Dem niedersächsischen Bauernverband zufolge sind viele Landwirte betroffen. „Aufgrund der stark gestiegenen Preise für Futtermittel haben etliche Schweine- oder Geflügelhalter die Produktion eingeschränkt oder sogar eingestellt. Der Anstieg der Schweinepreise im letzten Monat gleicht das bisher nicht aus, deshalb erwarten wir einen weiteren Rückgang“, sagt Niedersachsens Landvolk-Präsident Holger Hennies.
Preise für Wurst- und Fleischwaren in den Supermärkten steigen
Der Bezirksvorsitzende für Hannover, Volker Hahn, wünscht sich, dass die Bedürfnisse der konventionellen Landwirte allgemein mehr in den Blick genommen werden. Die Verbraucher forderten niedrige Preise – gleichzeitig müssten die Bauern immer mehr Geld in die Hand nehmen, um die Vielzahl an Auflagen und Standards zu erfüllen.
Für Laue ist klar, dass die Preise für Wurst- und Fleischwaren in den Supermärkten jetzt steigen müssen. „Ich sage ja nicht, dass man jeden Tag eine Wurst essen muss.“ Aber die Verbraucher sollten bereit sein, 30, 40 Cent mehr für ihr Steak oder Schnitzel zu zahlen, findet er. Wie viele andere fordert Laue außerdem, stillgelegte Flächen wieder bewirtschaften zu können. Bundesagrarminister Cem Özdemir (Grüne) möchte den Landwirten nun zeitweise ermöglichen, die Flächen immerhin für die Futtergewinnung zu nutzen. Am Freitag stimmte der Bundesrat für eine entsprechende Verordnung, die vorsieht, dass ab Juli bestimmte ökologische Vorrangflächen sowie Brachflächen, die als ökologische Vorrangflächen ausgewiesen wurden, für die Futternutzung freigegeben werden.

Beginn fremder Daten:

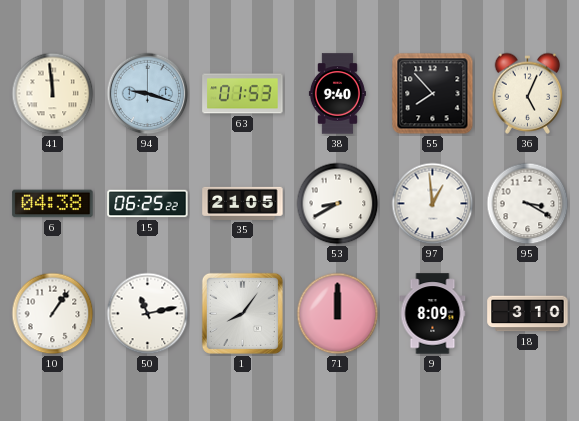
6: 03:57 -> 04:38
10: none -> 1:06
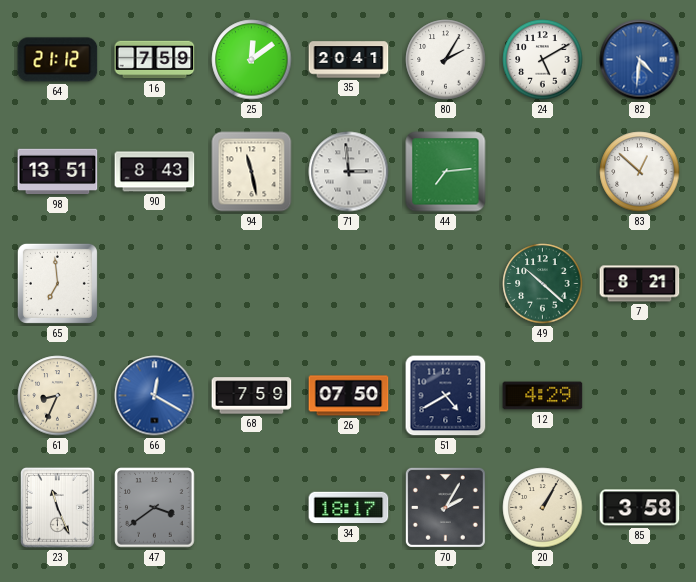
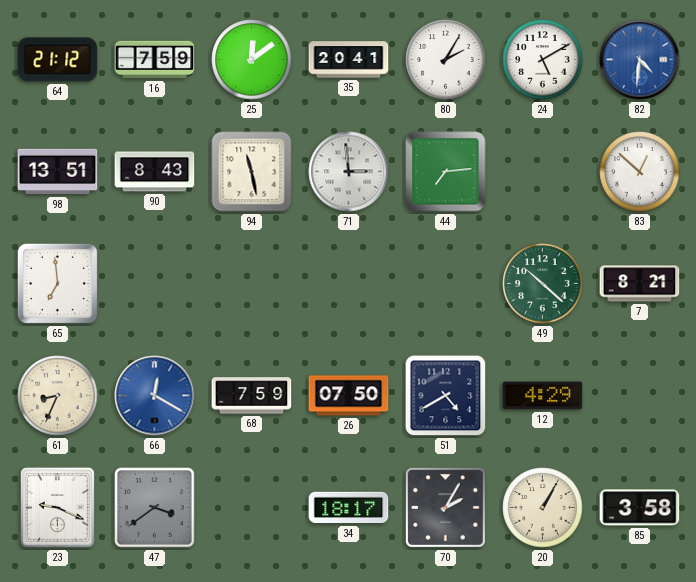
23: 11:26 -> 9:19
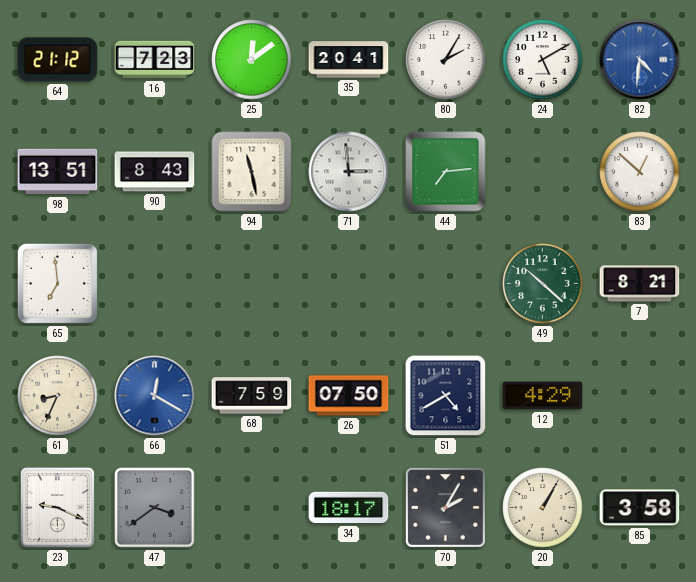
16: 7:59 -> 7:23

Auch wenn die wirtschaftliche Lage für die Laues schwierig ist, ist an Aufhören nicht zu denken. „Wir ziehen das durch“, sagt der Landwirt. Er und seine Frau sind überzeugt: Irgendwann müsse es auch mal wieder besser werden. Die nächste Generation stehe schon in den Startlöchern. Sohn Jürn, 20 Jahre alt, das jüngste von drei Kindern, möchte den Betrieb später übernehmen.